Problem description: The span to repeat in the listing below runs from the line containing "that shows how" to the line containing "[3]: /cli/azure/webapp/config#az-webapp-config-set", inclusive. Repeat it exactly, and only it.

Material for this exercise:
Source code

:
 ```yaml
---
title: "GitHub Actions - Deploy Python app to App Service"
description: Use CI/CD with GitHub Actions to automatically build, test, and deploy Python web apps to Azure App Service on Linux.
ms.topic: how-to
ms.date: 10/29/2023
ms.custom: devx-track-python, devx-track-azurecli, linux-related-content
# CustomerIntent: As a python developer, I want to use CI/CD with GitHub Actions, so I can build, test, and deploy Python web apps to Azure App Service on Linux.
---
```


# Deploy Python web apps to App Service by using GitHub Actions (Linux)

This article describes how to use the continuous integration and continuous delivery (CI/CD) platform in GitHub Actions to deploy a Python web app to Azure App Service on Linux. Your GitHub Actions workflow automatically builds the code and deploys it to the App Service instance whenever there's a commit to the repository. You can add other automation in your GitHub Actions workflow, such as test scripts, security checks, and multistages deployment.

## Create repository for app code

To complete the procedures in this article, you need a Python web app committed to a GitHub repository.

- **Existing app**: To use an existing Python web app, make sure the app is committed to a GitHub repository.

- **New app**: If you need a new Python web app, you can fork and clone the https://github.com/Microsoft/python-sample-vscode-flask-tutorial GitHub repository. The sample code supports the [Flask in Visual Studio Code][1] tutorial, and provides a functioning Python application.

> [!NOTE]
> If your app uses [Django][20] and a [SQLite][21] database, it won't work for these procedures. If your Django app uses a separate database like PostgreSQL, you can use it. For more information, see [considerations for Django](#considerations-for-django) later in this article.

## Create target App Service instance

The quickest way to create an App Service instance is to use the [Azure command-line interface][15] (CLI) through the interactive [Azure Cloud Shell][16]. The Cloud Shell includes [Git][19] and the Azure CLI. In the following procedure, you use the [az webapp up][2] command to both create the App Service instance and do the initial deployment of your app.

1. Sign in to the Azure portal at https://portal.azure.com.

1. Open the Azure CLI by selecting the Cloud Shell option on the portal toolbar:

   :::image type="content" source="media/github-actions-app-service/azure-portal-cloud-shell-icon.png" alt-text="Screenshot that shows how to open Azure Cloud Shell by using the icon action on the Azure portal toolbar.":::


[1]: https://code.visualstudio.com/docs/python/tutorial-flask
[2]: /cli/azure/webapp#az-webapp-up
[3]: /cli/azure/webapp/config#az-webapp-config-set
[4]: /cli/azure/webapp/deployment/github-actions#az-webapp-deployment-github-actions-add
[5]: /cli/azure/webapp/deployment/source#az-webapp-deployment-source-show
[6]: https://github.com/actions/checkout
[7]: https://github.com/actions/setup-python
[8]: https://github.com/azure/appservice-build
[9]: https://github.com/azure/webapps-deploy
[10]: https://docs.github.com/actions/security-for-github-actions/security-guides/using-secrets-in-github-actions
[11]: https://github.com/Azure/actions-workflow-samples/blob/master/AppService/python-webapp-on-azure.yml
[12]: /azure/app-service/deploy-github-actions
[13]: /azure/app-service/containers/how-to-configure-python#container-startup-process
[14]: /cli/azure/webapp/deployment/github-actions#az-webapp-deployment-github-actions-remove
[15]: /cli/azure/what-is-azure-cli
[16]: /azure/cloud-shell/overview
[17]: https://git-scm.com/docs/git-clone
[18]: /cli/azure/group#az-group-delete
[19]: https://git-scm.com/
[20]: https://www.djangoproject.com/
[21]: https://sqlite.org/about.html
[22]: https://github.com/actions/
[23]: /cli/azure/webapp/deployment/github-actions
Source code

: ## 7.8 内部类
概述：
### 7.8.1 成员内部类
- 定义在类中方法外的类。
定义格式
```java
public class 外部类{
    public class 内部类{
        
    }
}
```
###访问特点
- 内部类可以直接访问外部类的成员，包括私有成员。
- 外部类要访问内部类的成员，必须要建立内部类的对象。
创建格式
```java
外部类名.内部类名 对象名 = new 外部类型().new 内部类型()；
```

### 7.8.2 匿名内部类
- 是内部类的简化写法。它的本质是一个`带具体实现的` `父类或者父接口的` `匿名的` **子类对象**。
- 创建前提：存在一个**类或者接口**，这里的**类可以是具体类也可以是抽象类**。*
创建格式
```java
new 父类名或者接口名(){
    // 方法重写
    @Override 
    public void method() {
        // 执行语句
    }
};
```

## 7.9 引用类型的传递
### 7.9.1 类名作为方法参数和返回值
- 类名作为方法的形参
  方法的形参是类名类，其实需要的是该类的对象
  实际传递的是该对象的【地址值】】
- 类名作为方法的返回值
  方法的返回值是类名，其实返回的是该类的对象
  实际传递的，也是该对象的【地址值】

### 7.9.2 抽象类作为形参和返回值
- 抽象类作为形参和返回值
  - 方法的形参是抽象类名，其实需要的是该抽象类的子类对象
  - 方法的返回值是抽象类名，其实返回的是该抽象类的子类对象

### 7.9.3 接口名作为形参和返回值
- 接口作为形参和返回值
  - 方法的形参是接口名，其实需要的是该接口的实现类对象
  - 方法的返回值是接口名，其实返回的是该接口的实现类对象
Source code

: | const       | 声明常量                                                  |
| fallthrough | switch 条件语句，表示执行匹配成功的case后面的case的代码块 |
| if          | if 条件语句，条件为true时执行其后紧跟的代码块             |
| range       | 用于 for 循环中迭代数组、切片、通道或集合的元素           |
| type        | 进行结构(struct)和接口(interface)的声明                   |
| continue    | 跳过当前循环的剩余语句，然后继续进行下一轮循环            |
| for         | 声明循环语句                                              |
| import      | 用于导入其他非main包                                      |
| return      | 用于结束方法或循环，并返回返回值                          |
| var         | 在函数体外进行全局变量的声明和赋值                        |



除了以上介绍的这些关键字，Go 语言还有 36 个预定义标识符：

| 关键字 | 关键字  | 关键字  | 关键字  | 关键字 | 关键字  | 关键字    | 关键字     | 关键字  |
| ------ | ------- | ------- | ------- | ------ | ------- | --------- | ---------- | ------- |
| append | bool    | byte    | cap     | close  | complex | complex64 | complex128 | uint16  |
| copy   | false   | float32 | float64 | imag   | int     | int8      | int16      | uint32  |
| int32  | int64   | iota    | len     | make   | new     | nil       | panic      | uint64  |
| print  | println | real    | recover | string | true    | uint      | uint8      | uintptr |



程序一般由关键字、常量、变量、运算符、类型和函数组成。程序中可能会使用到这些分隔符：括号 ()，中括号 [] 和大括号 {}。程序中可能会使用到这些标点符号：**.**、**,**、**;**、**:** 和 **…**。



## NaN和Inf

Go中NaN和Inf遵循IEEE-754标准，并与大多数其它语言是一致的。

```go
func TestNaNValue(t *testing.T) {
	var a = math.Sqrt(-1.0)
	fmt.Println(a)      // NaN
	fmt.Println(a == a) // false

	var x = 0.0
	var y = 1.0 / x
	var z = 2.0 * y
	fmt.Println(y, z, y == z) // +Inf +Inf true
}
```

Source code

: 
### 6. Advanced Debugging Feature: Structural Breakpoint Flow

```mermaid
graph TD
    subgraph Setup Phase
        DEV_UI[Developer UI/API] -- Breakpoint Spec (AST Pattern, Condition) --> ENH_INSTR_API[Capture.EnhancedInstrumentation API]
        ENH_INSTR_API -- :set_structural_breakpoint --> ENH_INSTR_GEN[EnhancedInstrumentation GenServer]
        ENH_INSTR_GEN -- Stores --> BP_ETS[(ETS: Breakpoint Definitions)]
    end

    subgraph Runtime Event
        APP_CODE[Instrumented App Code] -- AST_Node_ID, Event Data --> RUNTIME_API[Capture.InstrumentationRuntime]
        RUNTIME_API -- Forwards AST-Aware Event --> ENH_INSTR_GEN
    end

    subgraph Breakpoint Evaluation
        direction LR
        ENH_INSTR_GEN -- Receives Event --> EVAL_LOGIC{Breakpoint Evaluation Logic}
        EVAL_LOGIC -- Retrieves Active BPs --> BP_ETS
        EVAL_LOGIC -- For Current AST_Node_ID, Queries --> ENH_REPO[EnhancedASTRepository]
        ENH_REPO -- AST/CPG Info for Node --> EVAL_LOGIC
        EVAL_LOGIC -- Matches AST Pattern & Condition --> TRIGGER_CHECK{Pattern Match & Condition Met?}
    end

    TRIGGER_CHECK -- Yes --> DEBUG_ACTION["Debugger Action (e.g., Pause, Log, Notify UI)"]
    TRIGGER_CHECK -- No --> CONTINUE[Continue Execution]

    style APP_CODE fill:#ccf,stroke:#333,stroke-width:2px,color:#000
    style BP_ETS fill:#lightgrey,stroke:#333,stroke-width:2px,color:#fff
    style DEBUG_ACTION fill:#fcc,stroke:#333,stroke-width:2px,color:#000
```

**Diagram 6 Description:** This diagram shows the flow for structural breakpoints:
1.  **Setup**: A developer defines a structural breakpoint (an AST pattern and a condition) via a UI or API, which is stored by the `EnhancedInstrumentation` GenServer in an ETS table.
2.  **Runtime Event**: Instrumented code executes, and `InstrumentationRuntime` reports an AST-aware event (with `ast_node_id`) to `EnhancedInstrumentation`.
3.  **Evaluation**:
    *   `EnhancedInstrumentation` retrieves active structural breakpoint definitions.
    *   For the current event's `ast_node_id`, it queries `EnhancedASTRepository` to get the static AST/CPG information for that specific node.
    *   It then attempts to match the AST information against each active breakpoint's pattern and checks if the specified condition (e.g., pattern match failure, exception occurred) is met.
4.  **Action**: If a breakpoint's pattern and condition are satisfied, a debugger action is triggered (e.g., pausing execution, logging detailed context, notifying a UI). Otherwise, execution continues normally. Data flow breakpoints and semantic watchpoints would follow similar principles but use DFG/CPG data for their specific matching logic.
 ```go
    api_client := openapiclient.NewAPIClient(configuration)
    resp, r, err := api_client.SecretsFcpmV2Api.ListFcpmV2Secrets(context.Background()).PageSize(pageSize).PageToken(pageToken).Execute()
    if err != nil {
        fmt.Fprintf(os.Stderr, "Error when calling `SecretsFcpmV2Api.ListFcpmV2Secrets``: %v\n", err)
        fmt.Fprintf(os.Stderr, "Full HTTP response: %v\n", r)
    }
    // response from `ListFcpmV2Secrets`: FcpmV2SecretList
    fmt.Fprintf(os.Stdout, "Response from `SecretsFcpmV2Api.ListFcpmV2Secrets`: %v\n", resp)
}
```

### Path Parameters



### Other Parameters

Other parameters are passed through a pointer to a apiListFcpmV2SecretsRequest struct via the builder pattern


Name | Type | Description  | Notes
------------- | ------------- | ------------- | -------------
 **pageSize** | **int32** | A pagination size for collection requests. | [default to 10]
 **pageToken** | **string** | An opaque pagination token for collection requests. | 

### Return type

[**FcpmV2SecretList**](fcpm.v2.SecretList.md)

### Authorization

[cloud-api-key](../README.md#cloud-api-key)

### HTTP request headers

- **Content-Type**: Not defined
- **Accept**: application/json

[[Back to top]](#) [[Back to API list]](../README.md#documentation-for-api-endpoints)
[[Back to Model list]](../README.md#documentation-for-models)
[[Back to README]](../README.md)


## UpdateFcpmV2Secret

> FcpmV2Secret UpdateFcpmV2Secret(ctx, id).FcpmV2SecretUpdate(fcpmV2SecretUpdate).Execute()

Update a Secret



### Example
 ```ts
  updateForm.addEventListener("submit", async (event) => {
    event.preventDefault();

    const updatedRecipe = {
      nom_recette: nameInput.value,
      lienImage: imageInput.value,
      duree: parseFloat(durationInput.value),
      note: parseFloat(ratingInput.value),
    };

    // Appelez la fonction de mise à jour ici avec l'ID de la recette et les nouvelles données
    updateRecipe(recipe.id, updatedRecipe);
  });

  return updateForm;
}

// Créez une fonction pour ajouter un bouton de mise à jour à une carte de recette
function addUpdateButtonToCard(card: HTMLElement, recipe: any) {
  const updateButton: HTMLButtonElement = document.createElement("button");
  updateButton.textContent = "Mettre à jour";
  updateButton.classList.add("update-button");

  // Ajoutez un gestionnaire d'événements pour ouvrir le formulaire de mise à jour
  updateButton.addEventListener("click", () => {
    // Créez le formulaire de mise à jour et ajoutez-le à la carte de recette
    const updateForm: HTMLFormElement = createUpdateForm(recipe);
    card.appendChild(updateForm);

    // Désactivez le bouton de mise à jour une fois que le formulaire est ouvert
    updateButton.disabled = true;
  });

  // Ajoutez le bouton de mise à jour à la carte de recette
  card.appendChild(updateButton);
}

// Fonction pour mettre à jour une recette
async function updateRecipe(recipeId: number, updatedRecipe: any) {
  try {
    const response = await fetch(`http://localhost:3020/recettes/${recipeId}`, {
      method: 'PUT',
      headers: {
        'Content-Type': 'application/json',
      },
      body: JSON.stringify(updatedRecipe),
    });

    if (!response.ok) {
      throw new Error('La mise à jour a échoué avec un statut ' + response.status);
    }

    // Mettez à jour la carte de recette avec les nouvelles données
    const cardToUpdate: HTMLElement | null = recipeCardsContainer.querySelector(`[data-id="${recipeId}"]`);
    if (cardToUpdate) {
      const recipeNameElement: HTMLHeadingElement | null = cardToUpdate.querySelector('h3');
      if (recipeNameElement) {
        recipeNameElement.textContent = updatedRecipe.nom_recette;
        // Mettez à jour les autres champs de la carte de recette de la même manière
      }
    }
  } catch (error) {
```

Task response:
   :::image type="content" source="media/github-actions-app-service/azure-portal-cloud-shell-icon.png" alt-text="Screenshot that shows how to open Azure Cloud Shell by using the icon action on the Azure portal toolbar.":::


[1]: https://code.visualstudio.com/docs/python/tutorial-flask
[2]: /cli/azure/webapp#az-webapp-up
[3]: /cli/azure/webapp/config#az-webapp-config-set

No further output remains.